1. Application of a reagent for specifically detecting ASPRV1 in preparation of a product for diagnosing laryngeal squamous cell carcinoma.

2. The use according to claim 1, wherein the reagent for the specific detection of ASPRV1 comprises: the reagent for detecting the expression level of ASPRV1 gene in the sample is prepared by sequencing technology, nucleic acid hybridization technology, nucleic acid amplification technology or immunoassay.

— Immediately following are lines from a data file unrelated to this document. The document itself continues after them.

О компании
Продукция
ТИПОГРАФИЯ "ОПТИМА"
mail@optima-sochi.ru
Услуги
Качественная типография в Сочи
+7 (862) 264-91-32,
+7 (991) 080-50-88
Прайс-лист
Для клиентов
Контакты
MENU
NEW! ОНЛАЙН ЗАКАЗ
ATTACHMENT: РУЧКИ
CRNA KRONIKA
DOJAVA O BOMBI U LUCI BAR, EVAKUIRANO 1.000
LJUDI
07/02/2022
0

3. Use according to claim 2, wherein said agent is selected from:

a probe that specifically recognizes ASPRV1 gene; or

Primers for specifically amplifying ASPRV1 gene; or

An antibody or ligand that specifically binds to a protein encoded by ASPRV 1.

4. The use according to claim 3, wherein the reagents comprise at least one pair of primers for specific amplification of ASPRV1, the sequence of the primers being shown in SEQ ID No. 3-4.

5. The use of claim 1, wherein the product comprises a formulation, chip or kit for detecting the expression level of ASPRV1 in a sample, wherein the chip comprises a gene chip, a protein chip; the kit comprises a gene detection kit and a protein detection kit.

Use of an inhibitor of functional expression of ASPRV1 in the preparation of a pharmaceutical composition for the prevention or treatment of laryngeal squamous carcinoma, wherein the inhibitor is a nucleic acid inhibitor siRNA.